Mais que se passe-t-il en Bourse? L'interview d'un patron et le titre s'envole. Une recommandation à l'achat, idem, surtout s'il s'agit d'une petite valeur subitement redécouverte. Le petit jeu devient non pas de savoir si la tendance haussière va continuer mais quelle sera la prochaine valeur qui flambera comme un feu de paille. Comme un air de déjà vu.

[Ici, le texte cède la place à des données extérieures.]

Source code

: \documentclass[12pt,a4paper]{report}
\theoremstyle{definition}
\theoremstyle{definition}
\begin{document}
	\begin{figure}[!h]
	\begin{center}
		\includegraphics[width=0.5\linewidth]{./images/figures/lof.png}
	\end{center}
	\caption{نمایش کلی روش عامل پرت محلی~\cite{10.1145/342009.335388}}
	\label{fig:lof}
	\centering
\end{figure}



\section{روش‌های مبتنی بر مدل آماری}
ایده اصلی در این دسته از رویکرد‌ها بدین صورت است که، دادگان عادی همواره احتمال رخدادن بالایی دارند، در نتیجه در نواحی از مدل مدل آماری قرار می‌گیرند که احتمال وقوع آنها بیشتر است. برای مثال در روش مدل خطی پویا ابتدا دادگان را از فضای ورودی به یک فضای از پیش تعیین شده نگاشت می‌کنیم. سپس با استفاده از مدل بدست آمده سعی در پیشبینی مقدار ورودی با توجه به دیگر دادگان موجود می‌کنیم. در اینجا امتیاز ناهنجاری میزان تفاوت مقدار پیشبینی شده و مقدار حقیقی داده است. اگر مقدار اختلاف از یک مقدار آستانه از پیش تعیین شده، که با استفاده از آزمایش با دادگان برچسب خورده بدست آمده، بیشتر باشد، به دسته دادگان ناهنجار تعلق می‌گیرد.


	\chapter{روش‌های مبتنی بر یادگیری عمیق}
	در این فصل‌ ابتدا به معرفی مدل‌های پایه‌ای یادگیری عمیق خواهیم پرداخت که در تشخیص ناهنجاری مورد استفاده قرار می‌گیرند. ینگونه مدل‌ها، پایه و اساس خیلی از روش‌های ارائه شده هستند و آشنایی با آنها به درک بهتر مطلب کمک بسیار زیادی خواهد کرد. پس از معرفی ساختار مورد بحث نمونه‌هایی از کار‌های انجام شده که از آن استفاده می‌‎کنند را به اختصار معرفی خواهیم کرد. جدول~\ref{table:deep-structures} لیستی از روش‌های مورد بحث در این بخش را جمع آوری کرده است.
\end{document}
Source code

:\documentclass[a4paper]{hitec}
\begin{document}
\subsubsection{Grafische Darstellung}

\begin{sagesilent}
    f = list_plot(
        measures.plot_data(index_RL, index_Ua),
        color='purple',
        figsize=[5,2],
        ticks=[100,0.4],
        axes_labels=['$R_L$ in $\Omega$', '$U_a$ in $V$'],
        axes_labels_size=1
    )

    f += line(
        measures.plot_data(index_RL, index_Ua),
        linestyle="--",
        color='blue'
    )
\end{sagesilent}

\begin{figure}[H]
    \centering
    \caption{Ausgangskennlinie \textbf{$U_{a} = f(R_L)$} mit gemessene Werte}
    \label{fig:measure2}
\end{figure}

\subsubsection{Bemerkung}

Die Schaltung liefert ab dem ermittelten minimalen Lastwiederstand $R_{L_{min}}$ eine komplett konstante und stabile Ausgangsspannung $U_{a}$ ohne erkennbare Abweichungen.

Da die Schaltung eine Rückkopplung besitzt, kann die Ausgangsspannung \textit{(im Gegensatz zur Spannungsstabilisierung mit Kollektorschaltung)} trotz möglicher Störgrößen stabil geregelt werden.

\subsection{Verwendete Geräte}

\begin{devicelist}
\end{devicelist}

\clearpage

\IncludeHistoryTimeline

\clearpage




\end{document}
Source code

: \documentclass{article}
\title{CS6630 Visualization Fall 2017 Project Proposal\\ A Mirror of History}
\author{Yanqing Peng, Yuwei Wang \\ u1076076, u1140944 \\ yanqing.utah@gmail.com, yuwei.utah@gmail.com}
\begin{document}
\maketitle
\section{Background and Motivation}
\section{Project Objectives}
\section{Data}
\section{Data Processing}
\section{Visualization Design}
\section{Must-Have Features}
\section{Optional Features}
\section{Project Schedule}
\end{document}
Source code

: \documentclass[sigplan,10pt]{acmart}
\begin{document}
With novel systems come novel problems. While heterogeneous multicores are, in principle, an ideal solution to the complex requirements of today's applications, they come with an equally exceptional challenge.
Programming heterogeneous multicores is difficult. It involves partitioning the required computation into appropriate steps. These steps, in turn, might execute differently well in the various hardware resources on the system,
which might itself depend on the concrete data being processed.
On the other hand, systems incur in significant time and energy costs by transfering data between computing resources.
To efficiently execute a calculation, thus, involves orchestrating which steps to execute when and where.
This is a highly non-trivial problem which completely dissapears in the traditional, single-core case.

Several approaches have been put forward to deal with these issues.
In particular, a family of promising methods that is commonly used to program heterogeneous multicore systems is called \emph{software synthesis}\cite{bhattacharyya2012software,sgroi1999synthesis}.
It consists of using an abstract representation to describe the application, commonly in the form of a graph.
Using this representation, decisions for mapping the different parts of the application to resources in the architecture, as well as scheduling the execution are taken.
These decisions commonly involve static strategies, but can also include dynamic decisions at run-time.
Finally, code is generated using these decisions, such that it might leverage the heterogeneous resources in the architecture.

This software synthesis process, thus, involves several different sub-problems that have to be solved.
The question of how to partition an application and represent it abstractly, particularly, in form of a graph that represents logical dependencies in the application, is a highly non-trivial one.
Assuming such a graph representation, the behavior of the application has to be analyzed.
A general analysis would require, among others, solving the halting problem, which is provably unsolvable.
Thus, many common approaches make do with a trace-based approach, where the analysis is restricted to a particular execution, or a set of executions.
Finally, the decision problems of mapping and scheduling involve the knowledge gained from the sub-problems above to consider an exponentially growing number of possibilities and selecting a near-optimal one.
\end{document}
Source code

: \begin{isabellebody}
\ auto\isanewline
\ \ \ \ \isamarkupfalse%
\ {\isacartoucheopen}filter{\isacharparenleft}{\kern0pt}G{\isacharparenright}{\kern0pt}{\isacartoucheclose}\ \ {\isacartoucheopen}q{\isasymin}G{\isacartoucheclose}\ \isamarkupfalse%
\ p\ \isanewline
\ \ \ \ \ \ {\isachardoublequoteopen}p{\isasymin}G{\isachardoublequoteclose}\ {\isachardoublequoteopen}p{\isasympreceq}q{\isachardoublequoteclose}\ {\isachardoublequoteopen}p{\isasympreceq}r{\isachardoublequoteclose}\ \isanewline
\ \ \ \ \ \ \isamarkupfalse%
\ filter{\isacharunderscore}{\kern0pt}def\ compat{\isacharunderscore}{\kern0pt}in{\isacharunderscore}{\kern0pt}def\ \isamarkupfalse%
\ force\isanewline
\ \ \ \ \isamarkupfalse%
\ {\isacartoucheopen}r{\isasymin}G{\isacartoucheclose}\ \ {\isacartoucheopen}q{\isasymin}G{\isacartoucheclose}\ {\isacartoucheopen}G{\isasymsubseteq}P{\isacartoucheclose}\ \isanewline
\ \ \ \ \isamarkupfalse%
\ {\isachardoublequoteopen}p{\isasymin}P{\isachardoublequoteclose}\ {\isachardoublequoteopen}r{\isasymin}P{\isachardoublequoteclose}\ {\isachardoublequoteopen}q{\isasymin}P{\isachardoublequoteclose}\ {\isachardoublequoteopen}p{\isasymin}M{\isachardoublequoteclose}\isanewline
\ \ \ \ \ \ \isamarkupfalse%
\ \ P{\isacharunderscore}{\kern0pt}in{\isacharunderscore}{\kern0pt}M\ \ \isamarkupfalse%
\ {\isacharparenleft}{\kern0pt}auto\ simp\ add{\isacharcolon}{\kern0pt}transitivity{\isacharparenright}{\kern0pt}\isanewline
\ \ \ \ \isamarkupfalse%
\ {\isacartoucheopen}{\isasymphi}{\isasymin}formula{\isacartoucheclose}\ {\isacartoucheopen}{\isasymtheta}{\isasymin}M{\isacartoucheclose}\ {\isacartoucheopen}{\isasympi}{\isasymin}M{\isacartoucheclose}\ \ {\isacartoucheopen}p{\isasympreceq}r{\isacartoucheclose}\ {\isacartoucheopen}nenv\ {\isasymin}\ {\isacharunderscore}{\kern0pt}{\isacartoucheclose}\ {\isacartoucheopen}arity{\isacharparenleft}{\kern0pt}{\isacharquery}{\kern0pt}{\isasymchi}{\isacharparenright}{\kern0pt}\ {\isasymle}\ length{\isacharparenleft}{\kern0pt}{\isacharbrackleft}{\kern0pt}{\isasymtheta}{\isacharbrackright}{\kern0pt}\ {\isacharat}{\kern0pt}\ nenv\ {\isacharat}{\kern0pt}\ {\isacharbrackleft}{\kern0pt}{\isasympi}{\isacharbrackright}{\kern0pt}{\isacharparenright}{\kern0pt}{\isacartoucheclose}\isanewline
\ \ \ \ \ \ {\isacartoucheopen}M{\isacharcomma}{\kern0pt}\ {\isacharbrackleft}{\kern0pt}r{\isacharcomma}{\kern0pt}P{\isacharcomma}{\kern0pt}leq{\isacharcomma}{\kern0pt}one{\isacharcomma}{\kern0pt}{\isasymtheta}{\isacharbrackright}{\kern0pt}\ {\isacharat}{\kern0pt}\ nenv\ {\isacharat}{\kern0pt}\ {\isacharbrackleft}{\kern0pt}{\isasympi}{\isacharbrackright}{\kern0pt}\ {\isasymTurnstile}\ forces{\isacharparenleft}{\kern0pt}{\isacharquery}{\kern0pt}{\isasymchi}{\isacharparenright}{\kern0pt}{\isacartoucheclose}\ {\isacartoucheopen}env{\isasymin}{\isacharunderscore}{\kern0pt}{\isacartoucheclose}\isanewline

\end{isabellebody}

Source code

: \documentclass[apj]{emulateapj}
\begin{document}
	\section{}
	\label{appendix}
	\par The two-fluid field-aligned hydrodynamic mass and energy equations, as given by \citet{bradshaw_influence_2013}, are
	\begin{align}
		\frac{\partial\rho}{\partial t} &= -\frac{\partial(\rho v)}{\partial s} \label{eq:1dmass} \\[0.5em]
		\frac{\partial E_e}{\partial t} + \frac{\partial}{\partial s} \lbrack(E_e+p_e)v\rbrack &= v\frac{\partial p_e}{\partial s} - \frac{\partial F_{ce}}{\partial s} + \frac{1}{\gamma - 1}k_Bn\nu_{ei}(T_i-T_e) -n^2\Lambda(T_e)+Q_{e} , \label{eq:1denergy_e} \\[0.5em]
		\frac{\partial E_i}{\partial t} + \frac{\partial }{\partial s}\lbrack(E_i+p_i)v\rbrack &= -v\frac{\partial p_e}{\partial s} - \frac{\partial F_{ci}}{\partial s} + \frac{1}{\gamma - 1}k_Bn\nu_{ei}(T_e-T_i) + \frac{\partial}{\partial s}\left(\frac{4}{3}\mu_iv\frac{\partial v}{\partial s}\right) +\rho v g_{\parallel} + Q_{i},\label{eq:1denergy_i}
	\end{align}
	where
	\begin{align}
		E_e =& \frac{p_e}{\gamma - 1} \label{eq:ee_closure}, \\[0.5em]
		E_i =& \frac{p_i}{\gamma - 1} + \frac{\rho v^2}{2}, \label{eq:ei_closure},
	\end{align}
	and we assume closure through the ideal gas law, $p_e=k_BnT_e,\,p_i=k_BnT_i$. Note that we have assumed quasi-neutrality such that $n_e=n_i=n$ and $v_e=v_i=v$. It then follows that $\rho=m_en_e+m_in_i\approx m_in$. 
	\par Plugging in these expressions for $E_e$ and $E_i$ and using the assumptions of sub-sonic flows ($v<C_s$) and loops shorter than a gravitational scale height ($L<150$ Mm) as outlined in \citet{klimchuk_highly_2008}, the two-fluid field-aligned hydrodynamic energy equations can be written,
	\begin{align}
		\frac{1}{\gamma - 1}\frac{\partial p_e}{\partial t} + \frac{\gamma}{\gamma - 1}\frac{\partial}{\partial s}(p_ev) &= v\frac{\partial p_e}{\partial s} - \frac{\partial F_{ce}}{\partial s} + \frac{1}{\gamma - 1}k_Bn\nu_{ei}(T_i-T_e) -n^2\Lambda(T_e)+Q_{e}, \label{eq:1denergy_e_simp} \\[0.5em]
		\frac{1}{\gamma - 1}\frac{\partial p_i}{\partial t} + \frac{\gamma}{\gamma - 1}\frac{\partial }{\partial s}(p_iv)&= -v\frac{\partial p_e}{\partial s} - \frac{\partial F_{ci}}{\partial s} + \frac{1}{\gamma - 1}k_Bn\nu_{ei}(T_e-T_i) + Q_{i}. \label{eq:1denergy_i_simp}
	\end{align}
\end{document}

Rappelez-vous, c'était à la fin des années 1990. Vous achetiez n'importe quoi et ça flambait. N'importe quoi, en effet. Parlez-en aux anciens actionnaires de Lernout & Hauspie ou de Real Software. Ce qui a changé, c'est que le mirage de la "nouvelle économie " n'aveugle plus les investisseurs. Ce qui y ressemble furieusement, c'est qu'ils ne savent plus où placer leurs sous. La Bourse est gonflée comme une baudruche. La tentation est grande, alors, de se tourner d'avance vers certains des anciens accusés: les analystes financiers. Puisqu'ils en savent un peu plus que les autres, ou qu'ils sont supposés tels, peu importe, ils disposent d'un pouvoir d'influence énorme. Plus que les nouvelles règles de contrôle de la CBFA probablement, la réputation des banques qui les emploient fait heureusement barrage à la théorie du grand complot. En attendant, le petit jeu continue. Et si les boursicoteurs prennent des risques, qu'ils n'oublient pas qu'ils devront aussi en assumer les éventuelles conséquences malheureuses. Car dans le fond, la dose de rationalité que leur fournissent les analystes ne leur permet- elle pas tout simplement de laisser libre cours à leurs pulsions d'achat? Des pulsions grégaires. Le tout est de savoir, comme toujours en Bourse, quand quitter la croyance collective à temps. Lavoisier ne disait rien d'autre: "rien ne se crée, rien ne se perd". S'il y a des gagnants, c'est qu'il y aura des perdants, le jour où l'édifice viendra à se fissurer.